→ RECORDED DATA:
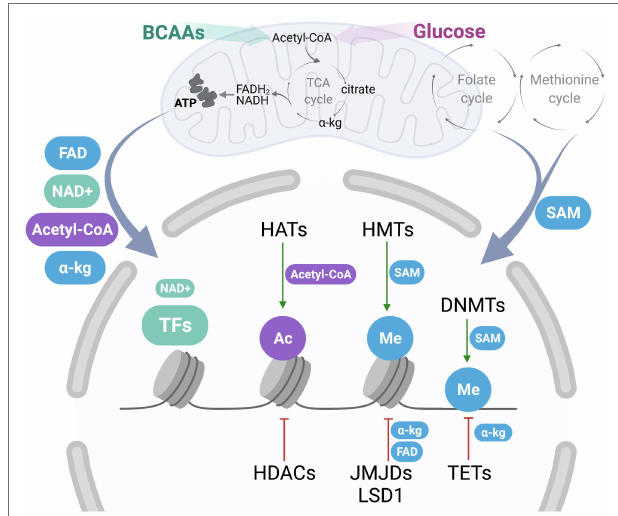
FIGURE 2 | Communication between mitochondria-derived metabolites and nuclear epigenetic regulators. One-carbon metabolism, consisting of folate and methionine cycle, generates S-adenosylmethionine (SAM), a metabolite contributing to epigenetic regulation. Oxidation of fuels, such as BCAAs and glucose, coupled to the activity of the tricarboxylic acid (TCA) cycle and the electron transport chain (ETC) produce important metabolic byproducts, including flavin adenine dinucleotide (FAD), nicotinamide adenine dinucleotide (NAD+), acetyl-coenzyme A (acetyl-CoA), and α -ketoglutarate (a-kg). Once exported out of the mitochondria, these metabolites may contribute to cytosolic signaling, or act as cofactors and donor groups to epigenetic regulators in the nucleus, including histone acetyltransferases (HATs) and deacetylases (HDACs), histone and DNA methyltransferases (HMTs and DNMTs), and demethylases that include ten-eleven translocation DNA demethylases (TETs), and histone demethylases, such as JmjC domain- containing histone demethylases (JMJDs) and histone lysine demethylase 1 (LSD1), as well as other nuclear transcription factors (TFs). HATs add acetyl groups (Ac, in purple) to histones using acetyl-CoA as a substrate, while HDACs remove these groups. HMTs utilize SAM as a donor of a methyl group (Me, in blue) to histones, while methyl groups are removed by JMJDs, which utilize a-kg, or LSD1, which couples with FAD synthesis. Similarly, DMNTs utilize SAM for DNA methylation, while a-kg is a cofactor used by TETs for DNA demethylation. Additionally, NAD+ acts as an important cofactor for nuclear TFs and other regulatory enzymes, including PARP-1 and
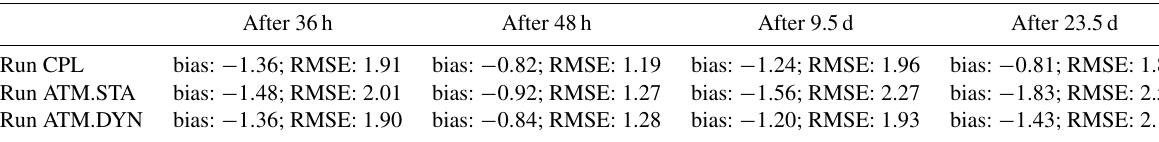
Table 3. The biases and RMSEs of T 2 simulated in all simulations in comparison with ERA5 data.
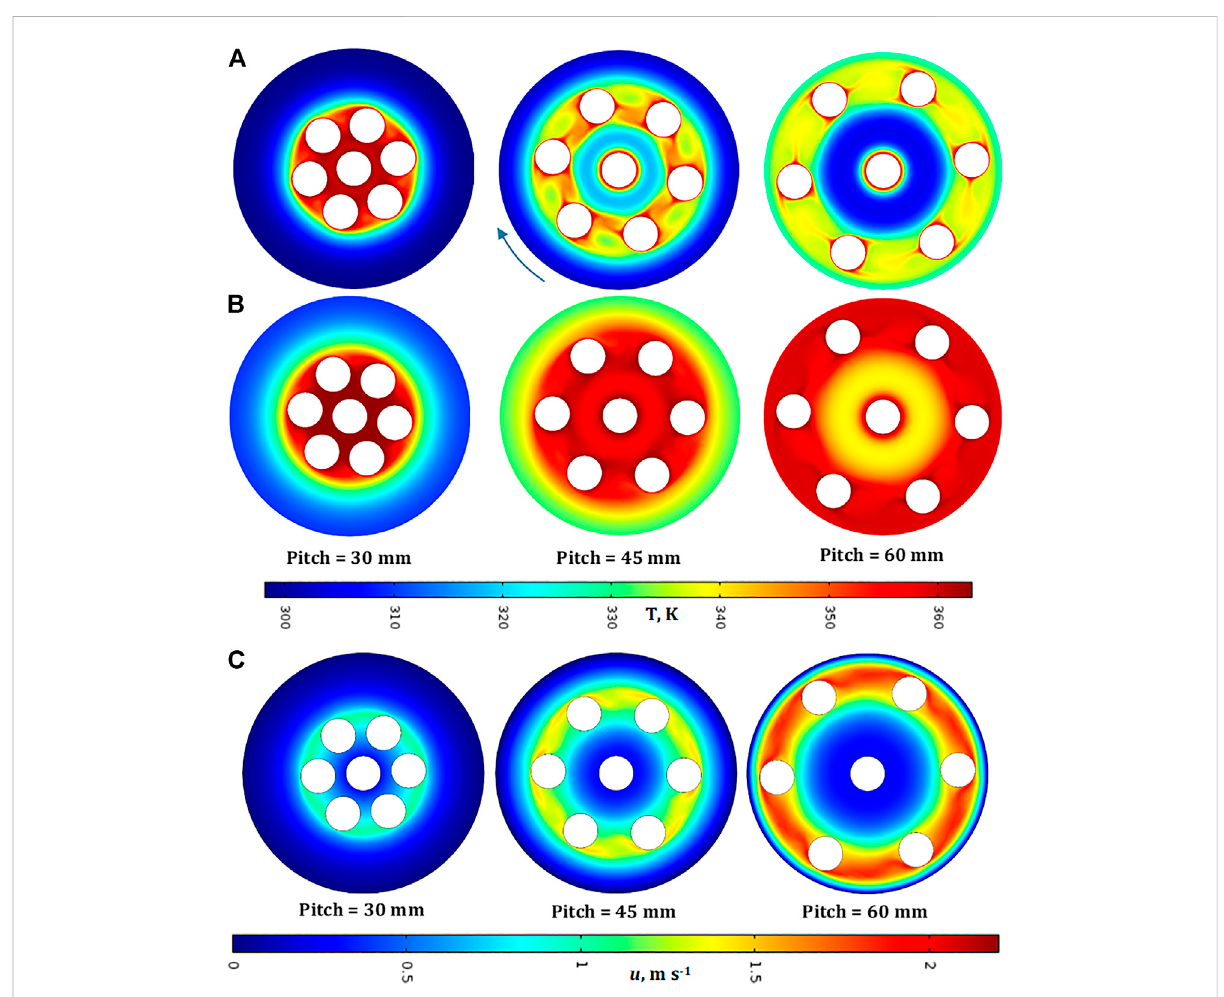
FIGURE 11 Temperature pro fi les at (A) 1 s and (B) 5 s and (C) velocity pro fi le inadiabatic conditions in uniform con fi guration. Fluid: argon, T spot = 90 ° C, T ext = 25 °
* * *
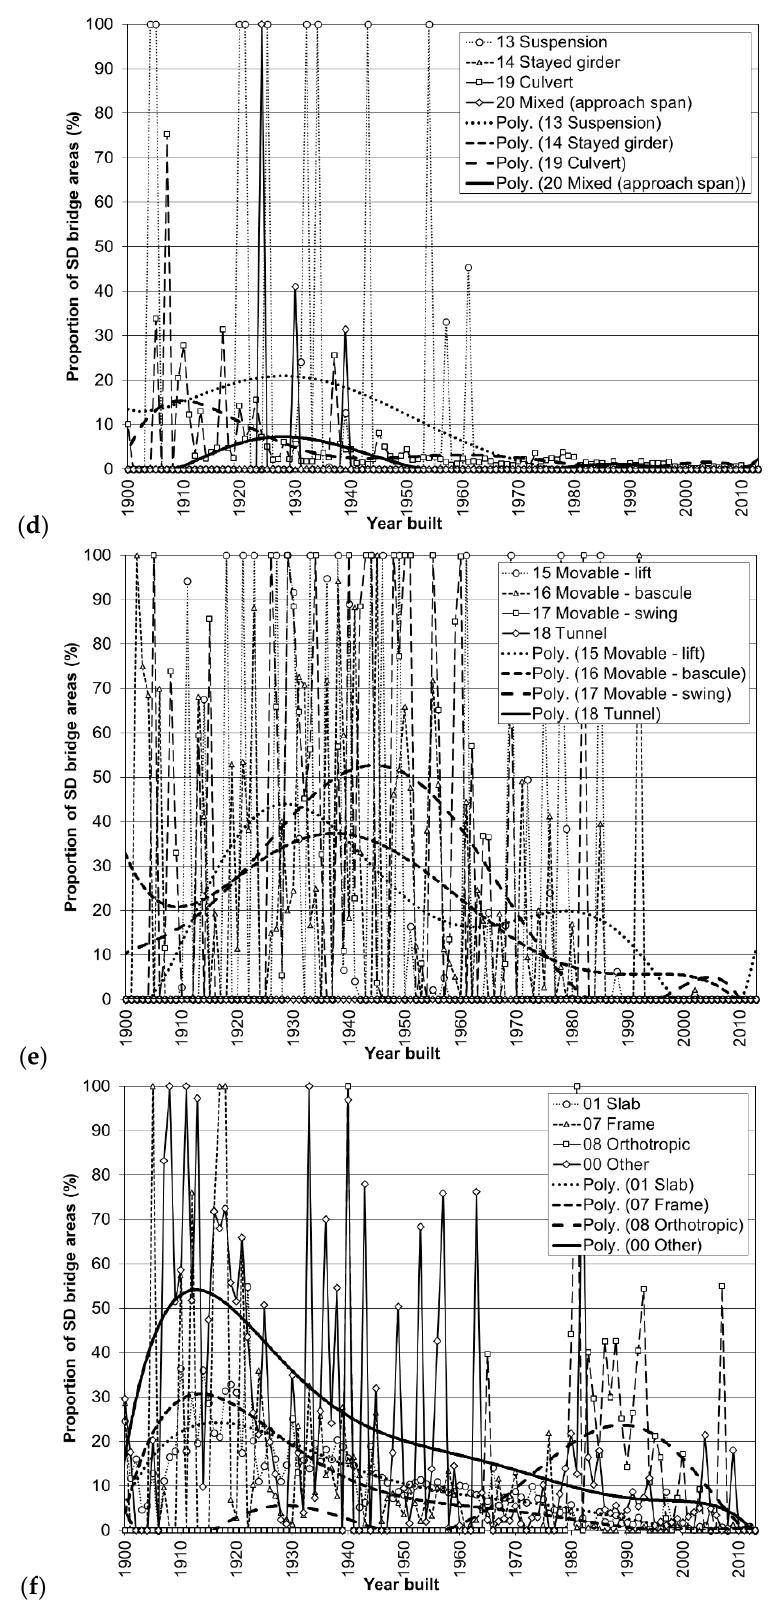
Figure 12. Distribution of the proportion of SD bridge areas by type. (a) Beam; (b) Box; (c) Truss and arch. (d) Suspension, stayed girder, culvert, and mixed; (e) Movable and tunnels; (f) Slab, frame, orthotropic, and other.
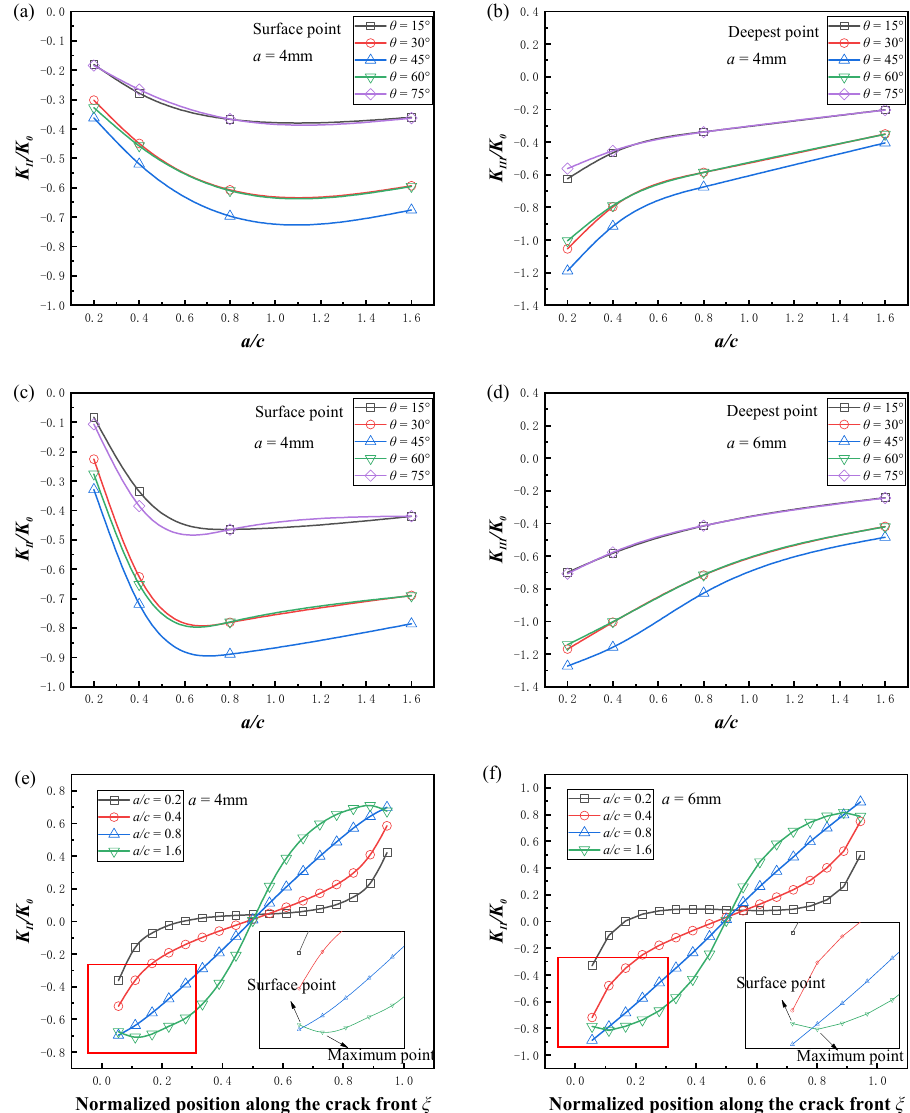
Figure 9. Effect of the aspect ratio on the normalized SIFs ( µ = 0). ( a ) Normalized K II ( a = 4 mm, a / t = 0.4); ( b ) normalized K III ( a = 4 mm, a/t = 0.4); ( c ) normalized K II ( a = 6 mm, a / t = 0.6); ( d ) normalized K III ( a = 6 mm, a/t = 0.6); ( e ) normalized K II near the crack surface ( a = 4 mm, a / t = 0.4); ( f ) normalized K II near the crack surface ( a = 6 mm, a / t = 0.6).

→ WORK TASK:
In the listing above, find the line holding "Figure 12. Distribution" and the line holding "Figure 9. Effect". Reproduce those two lines and all between them exactly, leaving out pictures.

→ TASK OUTPUT:
Figure 12. Distribution of the proportion of SD bridge areas by type. (a) Beam; (b) Box; (c) Truss and arch. (d) Suspension, stayed girder, culvert, and mixed; (e) Movable and tunnels; (f) Slab, frame, orthotropic, and other.
Figure 9. Effect of the aspect ratio on the normalized SIFs ( µ = 0). ( a ) Normalized K II ( a = 4 mm, a / t = 0.4); ( b ) normalized K III ( a = 4 mm, a/t = 0.4); ( c ) normalized K II ( a = 6 mm, a / t = 0.6); ( d ) normalized K III ( a = 6 mm, a/t = 0.6); ( e ) normalized K II near the crack surface ( a = 4 mm, a / t = 0.4); ( f ) normalized K II near the crack surface ( a = 6 mm, a / t = 0.6).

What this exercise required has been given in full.